TAPPER: In our money lead, the Biden administration is proposing an ambitious new student loan income-driven loan repayment plan. The plan is different from the student loan forgiveness program, which is currently on hold due to legal challenges and questions about its constitutionality.

CNN's Rahel Solomon is following all of this for us.

Rahel, what changes are being proposed and who would be able to benefit from this?

RAHEL SOLOMON, CNN BUSINESS CORRESPONDENT: So, Jake, this is a plan that millions are enrolled in. At last estimate, 8 million people. So, the impact could be quite significant.

Here are a few of the big takeaways from the proposal. So, if you make less than $30,600 per year, you would no longer have to make payments. Compare that annual income with the current of 24,000, so a pretty significant difference there. If you make more than that, and that's for undergraduate loans, that's in an important distinction there.

If you make more than 30,600 per year, your payments will be kept at 5 percent due to discretionary income for undergraduate loans. You have graduate loans, that remains at 10 percent of your discretionary income. If you have a mix of undergraduate and graduate, it would be somewhere between 5 percent and 10 percent.

And then the big thing also, Jake, is that unpaid monthly interest, the Department of Education saying, it will stop charging unpaid monthly interest. The reason why this is so important is because one of the largest concerns about this program is that you had payments that weren't actually fully making the interest. And so, we are making payments, but it wasn't covering the interest. And so, the principal continued to grow. And it would create what some critics have told me today was a bit of a debt trap.

So, this is a pretty significant update there. One borrower group, one nonprofit that represents student loan borrowers, telling me today, borrowers will no longer see their balances grow, and grow, month after month, which is not only emotionally demoralizing, but financially devastating.

TAPPER: When can student loan borrowers expect this plan to become reality?

SOLOMON: So, the Department of Education says, later this year. But Jake, I should point out that concerns and criticisms about this program are already coming out. So, the Committee for Responsible Federal Budget today saying in a report, Jake, that these proposals are costly, flawed and highly problematic.

A trade association that represents the servicers, the federal student loan servicers, telling me, Scott Buchanan,, saying that from and delimitation standpoint, I think this is going to be very complicated and challenging to implement. I should say, the Biden administration says that the whole point of

this new program is to make it less complicated and more simple -- Jake.

BURNETT: All right. Rahel Solomon, thanks so much. Appreciate it.
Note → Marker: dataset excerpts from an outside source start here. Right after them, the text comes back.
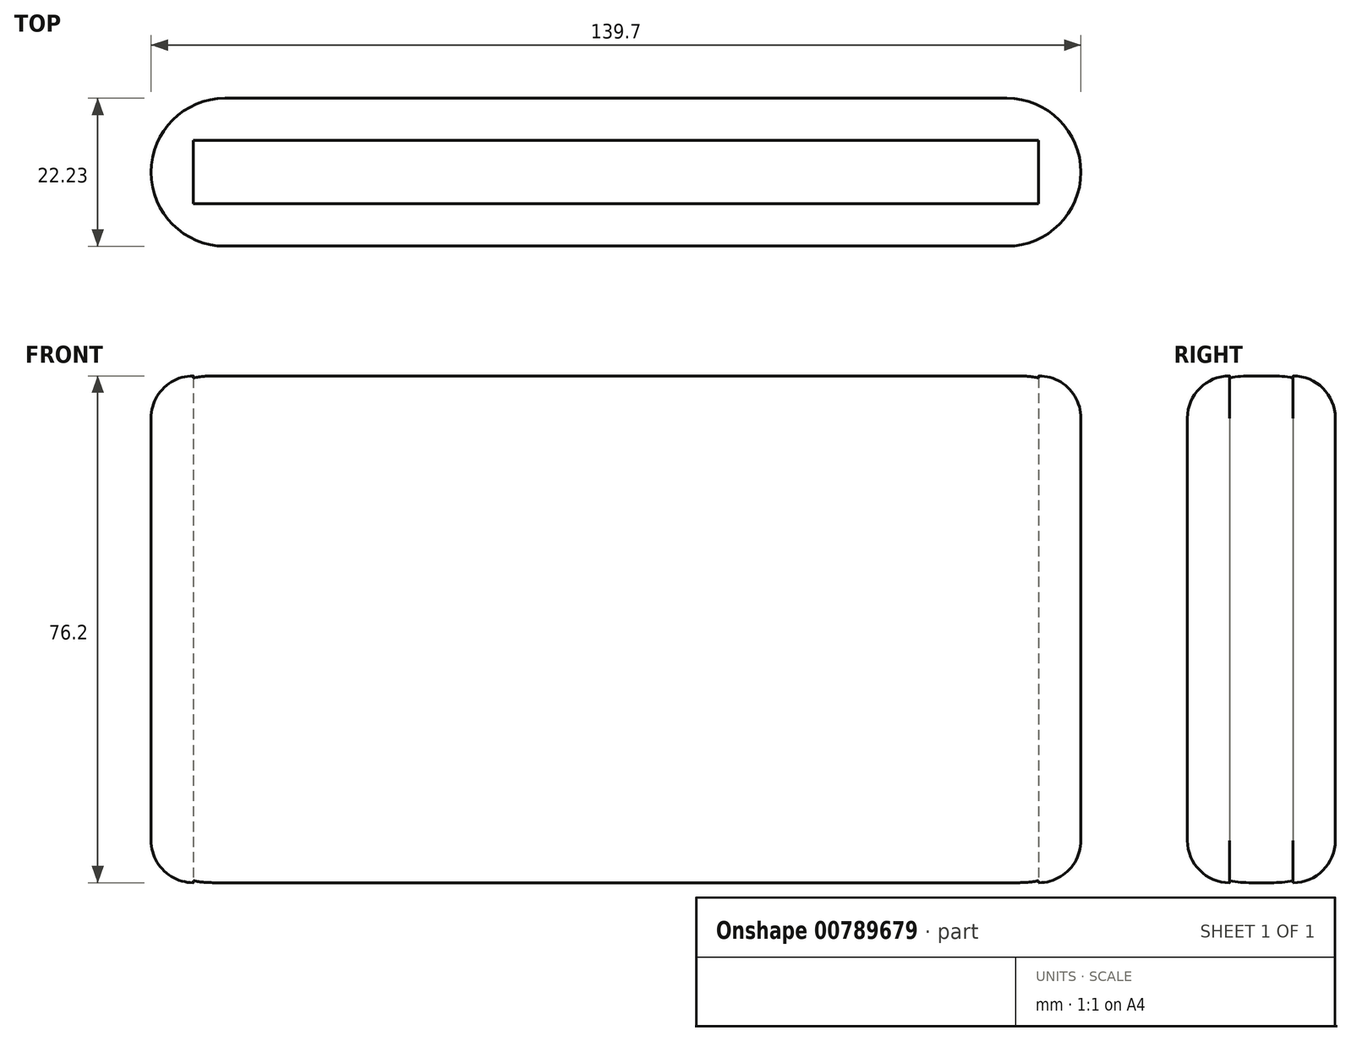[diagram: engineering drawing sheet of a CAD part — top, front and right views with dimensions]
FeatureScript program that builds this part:
annotation { "Feature Type Name" : "Feature", "Feature Type Description" : "" }
export const myFeature = defineFeature(function(context is Context, id is Id, definition is map)
    precondition{}
    {
        {
            var Q0;
            Q0=qCreatedBy(makeId("Top.planeOp"),FACE);
            var sketch = newSketch(context, id + "F0", { "sketchPlane" : qUnion([Q0])});
            skLineSegment(sketch, "E0.bottom", {"start": v(-65.67, -23.81) * mm, "end": v(61.33, -23.81) * mm});
            skLineSegment(sketch, "E0.top", {"start": v(-65.67, -33.34) * mm, "end": v(61.33, -33.34) * mm});
            skLineSegment(sketch, "E0.left", {"start": v(-65.67, -23.81) * mm, "end": v(-65.67, -33.34) * mm});
            skLineSegment(sketch, "E0.right", {"start": v(61.33, -23.81) * mm, "end": v(61.33, -33.34) * mm});
            skLineSegment(sketch, "E1.bottom", {"start": v(-72.02, -39.69) * mm, "end": v(67.68, -39.69) * mm});
            skLineSegment(sketch, "E1.top", {"start": v(-72.02, -17.46) * mm, "end": v(67.68, -17.46) * mm});
            skLineSegment(sketch, "E1.left", {"start": v(-72.02, -39.69) * mm, "end": v(-72.02, -17.46) * mm});
            skLineSegment(sketch, "E1.right", {"start": v(67.68, -39.69) * mm, "end": v(67.68, -17.46) * mm});
            skSolve(sketch);
        }
        {
            var Q0;
            Q0=makeQuery(id+"F0.imprint","IMPRINT",FACE,{"disambiguationData":[TD([[makeQuery(id+"F0.imprint","IMPRINT",EDGE,{"derivedFrom":sQuery(id+"F0.wireOp",EDGE,"E0.bottom")}),1.0]])]});
            extrude(context, id + "F1", {"entities" : qUnion([Q0]), "depth" : 76.2 * mm, "offsetDistance" : 25.4 * mm});
        }
        {
            var Q0;
            Q0=makeQuery(id+"F1.opExtrude","SWEPT_EDGE",EDGE,{"disambiguationData":[OSD([sQuery(id+"F0.wireOp",EDGE,"E1.bottom"),sQuery(id+"F0.wireOp",EDGE,"E1.left")])]});
            var Q1;
            Q1=makeQuery(id+"F1.opExtrude","SWEPT_EDGE",EDGE,{"disambiguationData":[OSD([sQuery(id+"F0.wireOp",EDGE,"E1.top"),sQuery(id+"F0.wireOp",EDGE,"E1.right")])]});
            var Q2;
            Q2=makeQuery(id+"F1.opExtrude","SWEPT_EDGE",EDGE,{"disambiguationData":[OSD([sQuery(id+"F0.wireOp",EDGE,"E1.bottom"),sQuery(id+"F0.wireOp",EDGE,"E1.right")])]});
            var Q3;
            Q3=makeQuery(id+"F1.opExtrude","SWEPT_EDGE",EDGE,{"disambiguationData":[OSD([sQuery(id+"F0.wireOp",EDGE,"E1.top"),sQuery(id+"F0.wireOp",EDGE,"E1.left")])]});
            fillet(context, id + "F2", {"entities" : qUnion([Q0, Q1, Q2, Q3]), "radius" : 11.1 * mm, "tangentPropagation" : true, "allowEdgeOverflow" : false});
        }
        {
            var Q0;
            {var subQ0=sQuery(id+"F0.wireOp",EDGE,"E1.left");var subQ1=sQuery(id+"F0.wireOp",EDGE,"E1.bottom");Q0=makeQuery(id+"F2.opFillet","BLEND_EDGE",EDGE,{"blendedFrom":[makeQuery(id+"F1.opExtrude","SWEPT_EDGE",EDGE,{"disambiguationData":[OSD([subQ1,subQ0])]}),makeQuery(id+"F1.opExtrude","CAP_FACE",FACE,{"disambiguationData":[OSD([sQuery(id+"F0.wireOp",EDGE,"E0.bottom"),sQuery(id+"F0.wireOp",EDGE,"E0.top"),sQuery(id+"F0.wireOp",EDGE,"E0.left"),sQuery(id+"F0.wireOp",EDGE,"E0.right"),subQ1,sQuery(id+"F0.wireOp",EDGE,"E1.top"),subQ0,sQuery(id+"F0.wireOp",EDGE,"E1.right")])],"isStart":false})],"blendedInto":[makeQuery(id+"F1.opExtrude","CAP_FACE",FACE,{"disambiguationData":[OSD([sQuery(id+"F0.wireOp",EDGE,"E0.bottom"),sQuery(id+"F0.wireOp",EDGE,"E0.top"),sQuery(id+"F0.wireOp",EDGE,"E0.left"),sQuery(id+"F0.wireOp",EDGE,"E0.right"),subQ1,sQuery(id+"F0.wireOp",EDGE,"E1.top"),subQ0,sQuery(id+"F0.wireOp",EDGE,"E1.right")])],"isStart":false})]});}
            var Q1;
            {var subQ0=sQuery(id+"F0.wireOp",EDGE,"E1.right");var subQ1=sQuery(id+"F0.wireOp",EDGE,"E1.top");Q1=makeQuery(id+"F2.opFillet","BLEND_EDGE",EDGE,{"blendedFrom":[makeQuery(id+"F1.opExtrude","SWEPT_EDGE",EDGE,{"disambiguationData":[OSD([subQ1,subQ0])]}),makeQuery(id+"F1.opExtrude","CAP_FACE",FACE,{"disambiguationData":[OSD([sQuery(id+"F0.wireOp",EDGE,"E0.bottom"),sQuery(id+"F0.wireOp",EDGE,"E0.top"),sQuery(id+"F0.wireOp",EDGE,"E0.left"),sQuery(id+"F0.wireOp",EDGE,"E0.right"),sQuery(id+"F0.wireOp",EDGE,"E1.bottom"),subQ1,sQuery(id+"F0.wireOp",EDGE,"E1.left"),subQ0])],"isStart":false})],"blendedInto":[makeQuery(id+"F1.opExtrude","CAP_FACE",FACE,{"disambiguationData":[OSD([sQuery(id+"F0.wireOp",EDGE,"E0.bottom"),sQuery(id+"F0.wireOp",EDGE,"E0.top"),sQuery(id+"F0.wireOp",EDGE,"E0.left"),sQuery(id+"F0.wireOp",EDGE,"E0.right"),sQuery(id+"F0.wireOp",EDGE,"E1.bottom"),subQ1,sQuery(id+"F0.wireOp",EDGE,"E1.left"),subQ0])],"isStart":false})]});}
            var Q2;
            {var subQ0=sQuery(id+"F0.wireOp",EDGE,"E1.right");var subQ1=sQuery(id+"F0.wireOp",EDGE,"E1.top");Q2=makeQuery(id+"F2.opFillet","BLEND_EDGE",EDGE,{"blendedFrom":[makeQuery(id+"F1.opExtrude","SWEPT_EDGE",EDGE,{"disambiguationData":[OSD([subQ1,subQ0])]}),makeQuery(id+"F1.opExtrude","CAP_FACE",FACE,{"disambiguationData":[OSD([sQuery(id+"F0.wireOp",EDGE,"E0.bottom"),sQuery(id+"F0.wireOp",EDGE,"E0.top"),sQuery(id+"F0.wireOp",EDGE,"E0.left"),sQuery(id+"F0.wireOp",EDGE,"E0.right"),sQuery(id+"F0.wireOp",EDGE,"E1.bottom"),subQ1,sQuery(id+"F0.wireOp",EDGE,"E1.left"),subQ0])],"isStart":true})],"blendedInto":[makeQuery(id+"F1.opExtrude","CAP_FACE",FACE,{"disambiguationData":[OSD([sQuery(id+"F0.wireOp",EDGE,"E0.bottom"),sQuery(id+"F0.wireOp",EDGE,"E0.top"),sQuery(id+"F0.wireOp",EDGE,"E0.left"),sQuery(id+"F0.wireOp",EDGE,"E0.right"),sQuery(id+"F0.wireOp",EDGE,"E1.bottom"),subQ1,sQuery(id+"F0.wireOp",EDGE,"E1.left"),subQ0])],"isStart":true})]});}
            var Q3;
            {var subQ0=sQuery(id+"F0.wireOp",EDGE,"E1.left");var subQ1=sQuery(id+"F0.wireOp",EDGE,"E1.bottom");Q3=makeQuery(id+"F2.opFillet","BLEND_EDGE",EDGE,{"blendedFrom":[makeQuery(id+"F1.opExtrude","SWEPT_EDGE",EDGE,{"disambiguationData":[OSD([subQ1,subQ0])]}),makeQuery(id+"F1.opExtrude","CAP_FACE",FACE,{"disambiguationData":[OSD([sQuery(id+"F0.wireOp",EDGE,"E0.bottom"),sQuery(id+"F0.wireOp",EDGE,"E0.top"),sQuery(id+"F0.wireOp",EDGE,"E0.left"),sQuery(id+"F0.wireOp",EDGE,"E0.right"),subQ1,sQuery(id+"F0.wireOp",EDGE,"E1.top"),subQ0,sQuery(id+"F0.wireOp",EDGE,"E1.right")])],"isStart":true})],"blendedInto":[makeQuery(id+"F1.opExtrude","CAP_FACE",FACE,{"disambiguationData":[OSD([sQuery(id+"F0.wireOp",EDGE,"E0.bottom"),sQuery(id+"F0.wireOp",EDGE,"E0.top"),sQuery(id+"F0.wireOp",EDGE,"E0.left"),sQuery(id+"F0.wireOp",EDGE,"E0.right"),subQ1,sQuery(id+"F0.wireOp",EDGE,"E1.top"),subQ0,sQuery(id+"F0.wireOp",EDGE,"E1.right")])],"isStart":true})]});}
            fillet(context, id + "F3", {"entities" : qUnion([Q0, Q1, Q2, Q3]), "radius" : 6.35 * mm, "tangentPropagation" : true, "allowEdgeOverflow" : false});
        }
    });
President Biden is meeting with the leaders of Canada and Mexico, in Mexico City, and we expect the three of them to come out and take questions soon. And we will bring that to you live, when they begin.

Stay with us.



TAPPER: And welcome to THE LEAD. I'm Jake Tapper.

This hour, the death toll is rising as California is ripped apart by catastrophic flooding and mud slides. Parts of the state are getting more than a month's worth of rain in just one day.
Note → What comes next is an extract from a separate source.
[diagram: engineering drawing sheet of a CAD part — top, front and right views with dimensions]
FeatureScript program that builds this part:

Plus, blood and a muddy knife found in the basement of a missing Massachusetts mother as police just finished searching that couple's home.
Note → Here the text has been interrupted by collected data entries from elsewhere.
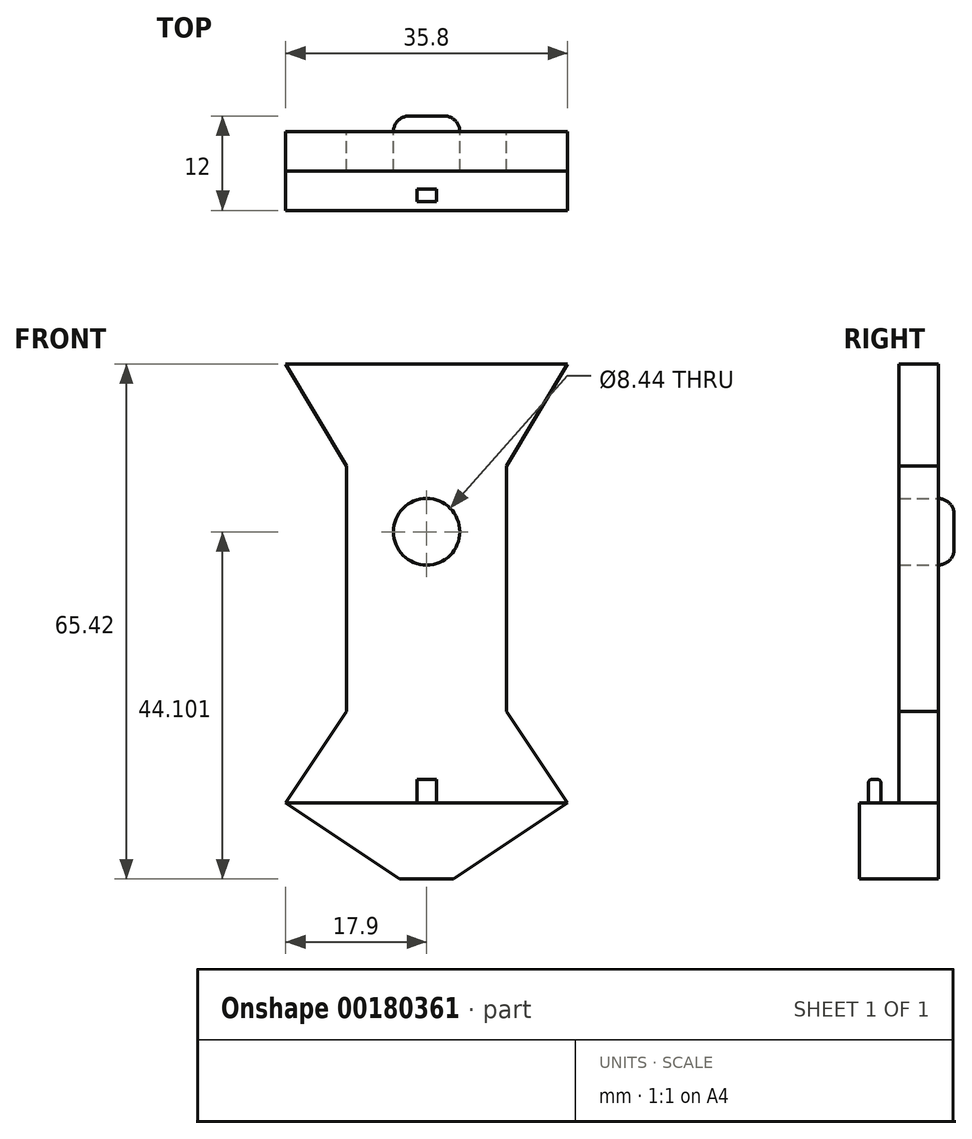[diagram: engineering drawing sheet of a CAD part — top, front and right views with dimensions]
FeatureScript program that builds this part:
annotation { "Feature Type Name" : "Feature", "Feature Type Description" : "" }
export const myFeature = defineFeature(function(context is Context, id is Id, definition is map)
    precondition{}
    {
        {
            var Q0;
            Q0=qCreatedBy(makeId("Front.planeOp"),FACE);
            var sketch = newSketch(context, id + "F0", { "sketchPlane" : qUnion([Q0])});
            skLineSegment(sketch, "E0.bottom", {"start": v(17.9, -32.71) * mm, "end": v(-17.9, -32.71) * mm});
            skLineSegment(sketch, "E0.top", {"start": v(17.9, 32.71) * mm, "end": v(-17.9, 32.71) * mm});
            skLineSegment(sketch, "E0.left", {"start": v(17.9, -32.71) * mm, "end": v(17.9, 32.71) * mm});
            skLineSegment(sketch, "E0.right", {"start": v(-17.9, -32.71) * mm, "end": v(-17.9, 32.71) * mm});
            skPoint(sketch, "E0.middle", {"position": v(0, 0) * mm});
            skLineSegment(sketch, "E1.bottom", {"start": v(-17.9, -32.71) * mm, "end": v(17.9, -32.71) * mm});
            skLineSegment(sketch, "E1.top", {"start": v(-17.9, -23.05) * mm, "end": v(17.9, -23.05) * mm});
            skLineSegment(sketch, "E1.left", {"start": v(-17.9, -32.71) * mm, "end": v(-17.9, -23.05) * mm});
            skLineSegment(sketch, "E1.right", {"start": v(17.9, -32.71) * mm, "end": v(17.9, -23.05) * mm});
            skPoint(sketch, "E1.middle", {"position": v(0, -27.88) * mm});
            skPoint(sketch, "E1.middle.positionSnap0", {"position": v(0, -32.71) * mm});
            skPoint(sketch, "E1.centerSnap0", {"position": v(0, -32.71) * mm});
            skCircle(sketch, "E2", {"center": v(0, 11.4) * mm, "radius": 4.22 * mm});
            skLineSegment(sketch, "E3", {"start": v(17.9, -23.05) * mm, "end": v(10.15, -11.43) * mm});
            skLineSegment(sketch, "E4", {"start": v(10.15, -11.43) * mm, "end": v(10.15, 19.71) * mm});
            skLineSegment(sketch, "E5", {"start": v(10.15, 19.71) * mm, "end": v(17.9, 32.71) * mm});
            skLineSegment(sketch, "E6.MirrorCS", {"start": v(-10.15, -11.43) * mm, "end": v(-10.15, 19.71) * mm});
            skLineSegment(sketch, "E7.MirrorCS", {"start": v(-17.9, -23.05) * mm, "end": v(-10.15, -11.43) * mm});
            skLineSegment(sketch, "E8.MirrorCS", {"start": v(-10.15, 19.71) * mm, "end": v(-17.9, 32.71) * mm});
            skLineSegment(sketch, "E9", {"start": v(-17.9, -23.05) * mm, "end": v(-3.42, -32.71) * mm});
            skLineSegment(sketch, "E10", {"start": v(17.9, -23.05) * mm, "end": v(3.42, -32.71) * mm});
            skSolve(sketch);
        }
        {
            var Q0;
            Q0=makeQuery(id+"F0.imprint","IMPRINT",FACE,{"disambiguationData":[TD([[makeQuery(id+"F0.imprint","IMPRINT",EDGE,{"derivedFrom":sQuery(id+"F0.wireOp",EDGE,"E0.top")}),1.0]])]});
            extrude(context, id + "F1", {"entities" : qUnion([Q0]), "depth" : 5 * mm});
        }
        {
            var Q0;
            Q0=makeQuery(id+"F0.imprint","IMPRINT",FACE,{"disambiguationData":[TD([[makeQuery(id+"F0.imprint","IMPRINT",EDGE,{"derivedFrom":sQuery(id+"F0.wireOp",EDGE,"E1.top")}),-1.0]])]});
            extrude(context, id + "F2", {"entities" : qUnion([Q0]), "operationType" : NewBodyOperationType.ADD, "depth" : 10 * mm});
        }
        {
            var Q0;
            Q0=makeQuery(id+"F0.imprint","IMPRINT",FACE,{"disambiguationData":[TD([[makeQuery(id+"F0.imprint","IMPRINT",EDGE,{"derivedFrom":sQuery(id+"F0.wireOp",EDGE,"E2")}),1.0]])]});
            var Q1;
            Q1=sQuery(id+"F0.wireOp",EDGE,"E2");
            extrude(context, id + "F3", {"entities" : qUnion([Q0]), "surfaceEntities" : qUnion([Q1]), "oppositeDirection" : true, "depth" : 2 * mm});
        }
        {
            var Q0;
            Q0=makeQuery(id+"F3.opExtrude","CAP_EDGE",EDGE,{"disambiguationData":[OSD([sQuery(id+"F0.wireOp",EDGE,"E2")])],"isStart":false});
            fillet(context, id + "F4", {"entities" : qUnion([Q0]), "radius" : 2 * mm, "allowEdgeOverflow" : false});
        }
        {
            var Q0;
            Q0=makeQuery(id+"F0.imprint","IMPRINT",FACE,{"disambiguationData":[TD([[makeQuery(id+"F0.imprint","IMPRINT",EDGE,{"derivedFrom":sQuery(id+"F0.wireOp",EDGE,"E2")}),1.0]])]});
            var Q1;
            Q1=sQuery(id+"F0.wireOp",EDGE,"E2");
            extrude(context, id + "F5", {"entities" : qUnion([Q0]), "surfaceEntities" : qUnion([Q1]), "depth" : 5 * mm});
        }
        {
            var Q0;
            Q0=makeQuery(id+"F2.opExtrude","SWEPT_FACE",FACE,{"disambiguationData":[OSD([sQuery(id+"F0.wireOp",EDGE,"E1.top")])]});
            var sketch = newSketch(context, id + "F6", { "sketchPlane" : qUnion([Q0])});
            skLineSegment(sketch, "E11.bottom", {"start": v(1.25, -8.87) * mm, "end": v(-1.25, -8.87) * mm});
            skLineSegment(sketch, "E11.top", {"start": v(1.25, -7.29) * mm, "end": v(-1.25, -7.29) * mm});
            skLineSegment(sketch, "E11.left", {"start": v(1.25, -8.87) * mm, "end": v(1.25, -7.29) * mm});
            skLineSegment(sketch, "E11.right", {"start": v(-1.25, -8.87) * mm, "end": v(-1.25, -7.29) * mm});
            skPoint(sketch, "E11.middle", {"position": v(0, -8.08) * mm});
            skSolve(sketch);
        }
        {
            var Q0;
            Q0 = qSketchRegion(id + "F6", true);
            extrude(context, id + "F7", {"entities" : qUnion([Q0]), "operationType" : NewBodyOperationType.ADD, "depth" : 3 * mm});
        }
        {
            var Q0;
            Q0=makeQuery(id+"F7.opExtrude","CAP_EDGE",EDGE,{"disambiguationData":[OSD([sQuery(id+"F6.wireOp",EDGE,"E11.bottom")])],"isStart":false});
            var Q1;
            Q1=makeQuery(id+"F7.opExtrude","CAP_EDGE",EDGE,{"disambiguationData":[OSD([sQuery(id+"F6.wireOp",EDGE,"E11.top")])],"isStart":false});
            fillet(context, id + "F8", {"entities" : qUnion([Q0, Q1]), "radius" : .5 * mm, "tangentPropagation" : true, "allowEdgeOverflow" : false});
        }
    });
And leading this hour, President Biden is about to join the leaders of Mexico and Canada for a joint news conference in Mexico city. It's just going to be a show of unity during this period of unprecedented migrant movement in the western hemisphere.

But it's very likely President Biden will get a asked about the classified documents found in his private office from his time as vice president.

Let's go right to CNN's MJ Lee who is traveling with President Biden in Mexico.

And, MJ, what do we expect President Biden to say?

MJ LEE, CNN SENIOR WHITE HOUSE CORRESPONDENT: Well, Jake, of course we are about to see the three leaders come out here and deliver statements. The important part is the fact that each of the leaders is going to take a question. That is the expectation right now.